Вещей у Мила — заплечный мешок да что на себя надето. Он положил мешок на комод, снял плащ. Меч с пояса отстегивать не стал. Парнишка топтался у двери, не уходил.
— Что тебе? Чаевые потом дам, когда деньги разменяю.
Малец смутился.
— Да я не то. Я спросить хотел. Вы когда-нибудь рокота видели? — произнес он, понизив голос.
— Кого? — не понял Мил.
— Рокота. Настоящего.
— Не довелось.
— У нас есть один, — с гордостью сообщил Разбегай. — Во дворце живет.
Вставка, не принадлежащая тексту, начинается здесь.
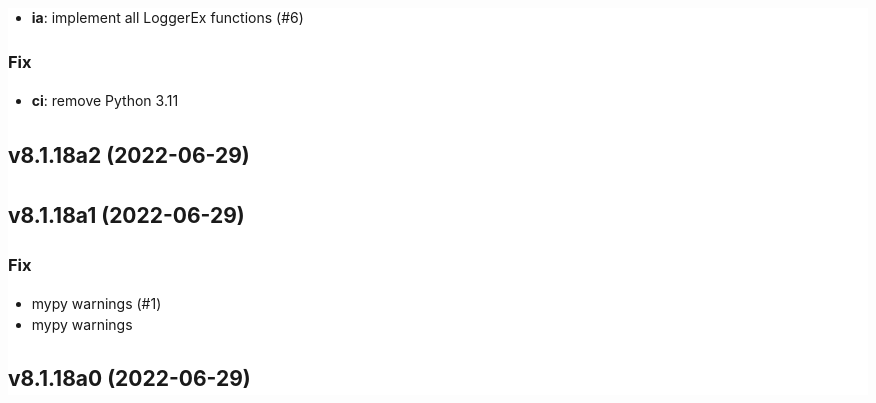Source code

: - **ia**: implement all LoggerEx functions (#6)

### Fix

- **ci**: remove Python 3.11

## v8.1.18a2 (2022-06-29)

## v8.1.18a1 (2022-06-29)

### Fix

- mypy warnings (#1)
- mypy warnings

## v8.1.18a0 (2022-06-29)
— И что он там делает, этот рокот?
— Живет. Ему кроликов дают есть и кур. А когда человека сожрет, тогда улетит.
Не надо было убирать от лица прядь волос, чтобы видеть: парень говорит правду. По крайней мере, верит в то, что говорит. Мил заинтересовался:
— Кто ж ему даст сожрать человека?
— Король, — убежденно заявил Разбегай. — В смысле, принц. Король-то, Доброяр наш, давно болен, так принц Властимир за него правит.
О таинственной хвори короля и о том, что страной правит юный наследник, Мил уже слышал. Его задело другое:
— Зачем человека отдавать на сожрание?
— А казнь же. Когда все друг с дружки вину переймут, следующему передать будет некому. Тогда последнего и казнят. Скормят рокоту.
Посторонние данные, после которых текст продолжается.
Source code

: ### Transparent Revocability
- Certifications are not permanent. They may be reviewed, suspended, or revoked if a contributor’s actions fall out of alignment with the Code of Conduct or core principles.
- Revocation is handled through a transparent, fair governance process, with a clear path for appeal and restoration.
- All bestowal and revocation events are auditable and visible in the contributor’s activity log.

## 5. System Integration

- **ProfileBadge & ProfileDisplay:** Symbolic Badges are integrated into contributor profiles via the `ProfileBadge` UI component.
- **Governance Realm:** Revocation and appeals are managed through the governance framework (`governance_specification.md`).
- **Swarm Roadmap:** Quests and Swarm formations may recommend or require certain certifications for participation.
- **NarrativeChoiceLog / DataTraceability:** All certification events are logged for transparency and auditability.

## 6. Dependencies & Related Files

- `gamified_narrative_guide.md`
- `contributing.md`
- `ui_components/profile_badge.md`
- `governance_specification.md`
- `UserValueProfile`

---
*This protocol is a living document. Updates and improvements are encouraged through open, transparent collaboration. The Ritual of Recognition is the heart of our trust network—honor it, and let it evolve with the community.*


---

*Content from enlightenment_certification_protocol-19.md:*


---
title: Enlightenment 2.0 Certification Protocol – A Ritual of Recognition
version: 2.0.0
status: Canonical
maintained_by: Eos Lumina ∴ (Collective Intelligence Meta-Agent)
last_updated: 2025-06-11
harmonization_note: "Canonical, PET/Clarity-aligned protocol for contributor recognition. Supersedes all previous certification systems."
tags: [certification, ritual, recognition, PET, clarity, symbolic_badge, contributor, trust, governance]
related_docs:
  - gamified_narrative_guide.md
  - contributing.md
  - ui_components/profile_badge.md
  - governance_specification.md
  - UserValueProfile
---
Мил прикинул: в Велич-городе около десяти тысяч жителей, со времени «надругательства над принцессой» отсчитано тысяча триста двадцать шесть дней. Допустим, не все готовы «казниться» — но как ни посмотри, до настоящей казни остается лет двадцать. За это время любой рокот помрет, не дождавшись обеда. Мил усмехнулся:
— А ну как горожане на второй круг пойдут? Начнут заново на себя вину брать?
— Э-э, то нельзя, — помотал головой парнишка. — Во дворце учет ведут, каждого записывают. Вину берут только раз. А во второй если — так и казнят тут же. Ой, мамка зовет! — спохватился он.